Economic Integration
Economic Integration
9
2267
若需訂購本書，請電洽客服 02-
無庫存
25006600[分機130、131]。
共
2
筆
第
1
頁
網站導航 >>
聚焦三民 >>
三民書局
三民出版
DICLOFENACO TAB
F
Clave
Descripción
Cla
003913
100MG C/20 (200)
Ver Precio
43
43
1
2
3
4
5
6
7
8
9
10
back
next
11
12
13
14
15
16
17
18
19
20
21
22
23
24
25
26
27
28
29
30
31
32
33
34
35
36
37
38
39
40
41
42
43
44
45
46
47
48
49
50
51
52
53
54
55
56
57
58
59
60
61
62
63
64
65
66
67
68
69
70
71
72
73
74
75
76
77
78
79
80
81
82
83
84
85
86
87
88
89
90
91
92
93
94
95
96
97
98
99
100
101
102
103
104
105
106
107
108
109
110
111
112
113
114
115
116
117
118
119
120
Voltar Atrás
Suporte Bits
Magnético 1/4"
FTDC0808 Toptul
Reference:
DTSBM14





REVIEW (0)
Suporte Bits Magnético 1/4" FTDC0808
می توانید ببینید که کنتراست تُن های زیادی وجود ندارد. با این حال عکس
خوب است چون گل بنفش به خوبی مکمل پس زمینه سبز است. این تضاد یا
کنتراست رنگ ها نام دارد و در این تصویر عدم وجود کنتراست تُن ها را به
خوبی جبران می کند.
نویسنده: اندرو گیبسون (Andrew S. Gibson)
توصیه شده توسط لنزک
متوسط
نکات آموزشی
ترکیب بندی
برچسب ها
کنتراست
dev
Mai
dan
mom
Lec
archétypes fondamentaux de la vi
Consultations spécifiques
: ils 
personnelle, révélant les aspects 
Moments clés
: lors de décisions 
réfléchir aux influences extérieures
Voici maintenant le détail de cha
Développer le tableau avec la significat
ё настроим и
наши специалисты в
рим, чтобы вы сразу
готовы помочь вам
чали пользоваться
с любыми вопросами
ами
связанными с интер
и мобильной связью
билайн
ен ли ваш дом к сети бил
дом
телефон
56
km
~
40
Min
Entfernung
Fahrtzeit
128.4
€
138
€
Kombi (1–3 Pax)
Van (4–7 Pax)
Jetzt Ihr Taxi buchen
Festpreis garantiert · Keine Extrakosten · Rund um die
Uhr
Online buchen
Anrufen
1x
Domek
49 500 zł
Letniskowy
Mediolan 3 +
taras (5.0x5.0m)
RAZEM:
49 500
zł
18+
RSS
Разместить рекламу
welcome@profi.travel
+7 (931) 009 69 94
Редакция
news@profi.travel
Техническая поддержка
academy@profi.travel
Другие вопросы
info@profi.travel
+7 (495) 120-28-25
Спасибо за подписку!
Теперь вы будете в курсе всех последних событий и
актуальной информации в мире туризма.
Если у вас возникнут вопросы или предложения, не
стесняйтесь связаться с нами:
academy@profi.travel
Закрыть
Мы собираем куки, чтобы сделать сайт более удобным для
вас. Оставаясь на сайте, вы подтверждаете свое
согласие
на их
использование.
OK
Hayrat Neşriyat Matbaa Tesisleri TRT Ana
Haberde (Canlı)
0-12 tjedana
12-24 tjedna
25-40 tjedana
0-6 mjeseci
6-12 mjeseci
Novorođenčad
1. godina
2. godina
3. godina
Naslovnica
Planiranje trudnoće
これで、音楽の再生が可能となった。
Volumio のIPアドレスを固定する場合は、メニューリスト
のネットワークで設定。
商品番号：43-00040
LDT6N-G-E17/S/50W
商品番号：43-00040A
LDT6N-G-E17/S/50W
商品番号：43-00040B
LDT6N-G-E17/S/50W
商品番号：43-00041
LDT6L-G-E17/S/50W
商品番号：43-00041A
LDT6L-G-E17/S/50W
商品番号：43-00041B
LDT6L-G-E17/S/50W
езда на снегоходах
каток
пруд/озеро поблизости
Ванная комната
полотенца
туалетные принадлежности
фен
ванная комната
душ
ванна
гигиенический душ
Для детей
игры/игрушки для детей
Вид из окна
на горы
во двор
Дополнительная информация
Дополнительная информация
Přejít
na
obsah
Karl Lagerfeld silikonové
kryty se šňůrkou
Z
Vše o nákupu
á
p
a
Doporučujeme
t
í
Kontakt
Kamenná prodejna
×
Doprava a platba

_ _ _ _ _

> **Work task**:
Gather up, from the records above, each line where the word "Suporte" appears.

> **Exercise output**:
Suporte Bits
Suporte Bits Magnético 1/4" FTDC0808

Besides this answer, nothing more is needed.